The way I understand it, ULAs where specifically designed to avoid the problems we have with “192.168…”, where you often come across different networks using the same address. Every physical site is supposed to create and use its own ULA. Anything else re-introduces the same problems again.

I dunno about that. But its not recommended, and since many commercial router and network equipment vendors use Openwrt as base for their own firmware, I would not bet on it working everywhere.

Even for point-to-point links, where only two addresses are needed, the recommendation is to define /64 subnets.

Besides ease of use and readability there is also the fact that routing-table-sizes exploded after the introduction of classless routing In IPv4, which was never planned, but was the only way to free up more addresses. IPv6 was designed to avoid these kind of problems in the first place. If we start to introduce this again in IPv6, routing tables will explode by a magnitude larger then they exploded with the introduction of CIDR in IPv4 (I leave the math to reader).

So in sum:

  • Create a dedicated /48 ULA for every site.
  • Create your desired number of /64 subnets based on your requirements

There are plenty of sources, documents, whitepapers, tutorials from RIPE, ARIN, network equipment vendors who explain IPv6 addressing scheme best practices.

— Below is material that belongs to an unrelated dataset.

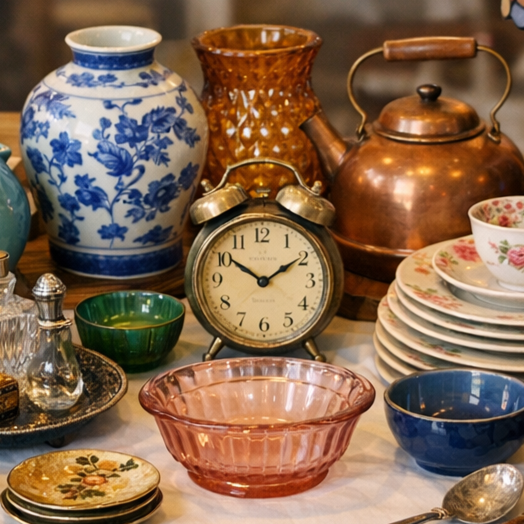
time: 1:51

There is also an easy to find number of blog posts with bad experiences
of device compatibility problems, while using smaller subnets then /64, as you are already experiencing yourself.

For example, if you look at page 8 of IPv6 Addressing Guide from Cisco:

They forgot to mention SLAAC, which also expects a /64.

1 Like
8

Using /48 ULA doesn’t allow 1:1 mapping with /64 GUA.
Even if the ISP is wrong to not provide more, there are economical reality the RFCs do not account for and changing ISP isn’t that easy due to that.

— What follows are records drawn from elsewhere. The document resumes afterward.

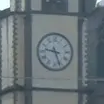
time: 9:26
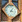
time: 3:04
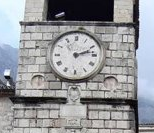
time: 2:12
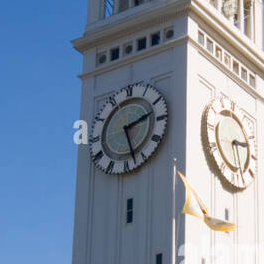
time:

In this case, following RFCs to the letter means no VLAN.

I had no issues except SLAAC with /112, and Android devices that matters have a DHCPv6 client.

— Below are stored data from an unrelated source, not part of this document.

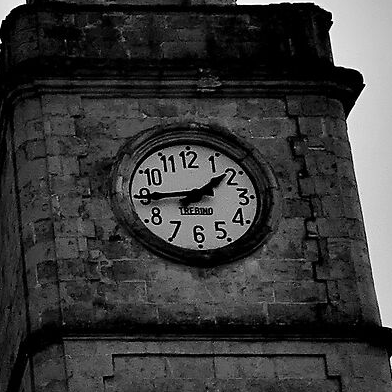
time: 1:44
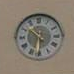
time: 10:31
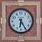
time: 6:24
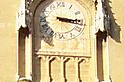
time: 3:15
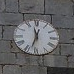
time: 11:32
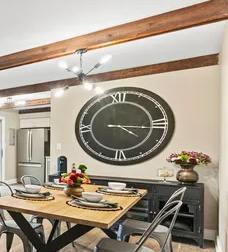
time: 4:16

For the multi-homing,OpenWRT documents you should be using ULA and NAT 1:1. Using /112 ULA for each VLAN would allow 1:1 mapping with /64 WAN. Multiple /64 VLAN wouldn’t allow that for this scenario.

Yes you could have multiple IPv6 on client interfaces and give them a public IP from both WAN, then you don’t get to control which exit link is used by the device.

Ideally, everyone could own a block and peer with the ISPs, but this is not the case.